While there were two back to back closes above near resistance at the 21-day moving average, it doesn't look a decisive turnaround yet. INDU could reach the 11500 area again but that's about the best upside I anticipate. I think instead that the Dow may retest the 11000 area and may struggle to hold above 11000.

Near resistance looks like 11350, extending to the 11500 area. Near support comes in around 10800, then at 10600.


The Nasdaq Composite (COMP) chart has turned from predominately bearish to mixed in that the Index rebounded from key support in the low-2300 area. This time COMP dipped to 2300 even and then rebounded after the last shot down when traders exited on the sell off below the prior 2330 intraday low. I noted last week that the Index looked headed still lower and COMP fulfilled my near-term downside objective to the 2300 area.

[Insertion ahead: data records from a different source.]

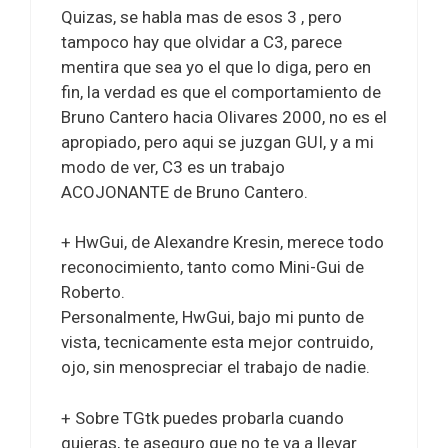
Quizas, se habla mas de esos 3 , pero
tampoco hay que olvidar a C3, parece
mentira que sea yo el que lo diga, pero en
fin, la verdad es que el comportamiento de
Bruno Cantero hacia Olivares 2000, no es el
apropiado, pero aqui se juzgan GUI, y a mi
modo de ver, C3 es un trabajo
ACOJONANTE de Bruno Cantero.
+ HwGui, de Alexandre Kresin, merece todo
reconocimiento, tanto como Mini-Gui de
Roberto.
Personalmente, HwGui, bajo mi punto de
vista, tecnicamente esta mejor contruido,
ojo, sin menospreciar el trabajo de nadie.
+ Sobre TGtk puedes probarla cuando
quieras, te aseguro que no te va a llevar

As with the S&P 500, COMP began it's most recent rebound after bullish sentiment reached a 'typical' oversold extreme that is often associated with upside reversals. In terms of indicators on the perhaps bearish side, the 13-day Relative Strength Index (RSI) has again gotten to the area registering a mid-point 'neutral' reading where prior recent weeks' rallies faltered. I anticipate COMP struggling to stay above the 21-day moving average, but if it does, tough resistance next comes around 2600. A close above 2600 for a couple of days running would be bullish; more so if the prior 2643 high was exceeded. More likely is a pullback to the 2400 area. COMP is overbought short-term. Near-term technical resistance still looks like the 2500-2505 area, at the 21-day moving average; even more pivotal resistance comes into play around 2590-2600, at the intersection of the previously broken up trendline. A sustained rally above this line of resistance would be bullish, especially as long as COMP is again climbing above this trendline.

Near support is at 2330, extending to 2315-2300. The 2245-2207 area is the beginning of more major support.


The Nasdaq 100 (NDX) index is now back at resistance implied by its previously broken up trendline, suggesting 2230 as the key resistance hurtle near-term. Next resistance comes in around 2282.

Near support is in the 2150 area, with next key support around 2075, extending to the prior recent 2043 low.

NDX has retested the low end of its broad 2300-2050 trading range. Yet to come is a move back above what may prove to be trough resistance implied by the previously broken up trendline. I anticipate that the index will pull back from the high of this past week.

If instead, NDX regains the aforementioned up trendline, it should extend past a day to suggest a continuation of the recent oversold rebound.


The Nasdaq 100 tracking stock (QQQ) is bearish and the recent decline saw the stock fall out of (below) its bullish uptrend channel. This is not to say that the recent rally wasn't a substantial one as QQQ held the low end of a broad 57 to 50 trading range. For the bulls, better would be if the NDX tracking stock could climb back above near resistance at 54.2 and then work its way higher; next resistance would then be in the 56.0 area.

Near support is at 53, extending to the 52 area. Major support is at 50.

This latest rally was a low volume affair, although with QQQ this isn't inconsistent with how it trades; unlike regular company stocks, where better internal strength is apparent on higher volume accompanying apparent upside reversals. The jury is out on how much further the Q's will advance. More likely is a drift lower again. This rally may have run its course.


The Russell 2000 (RUT) chart remains in a mostly bearish pattern unless/until it can achieve a decisive upside penetration of the highlighted down trendline seen below. A further bullish turnaround would be suggested if RUT can close above 718, its most recent (up) swing high; it would then have further resistance at the 738 intraday high.

The index did hold and then rebound strongly from, the 600 area, the beginning of major RUT support and which extends to 587.

Even if RUT climbs a bit higher, I see the overall trend as more of a sideways one; e.g., the Index trades within a 740-750 to 640-615 trading range.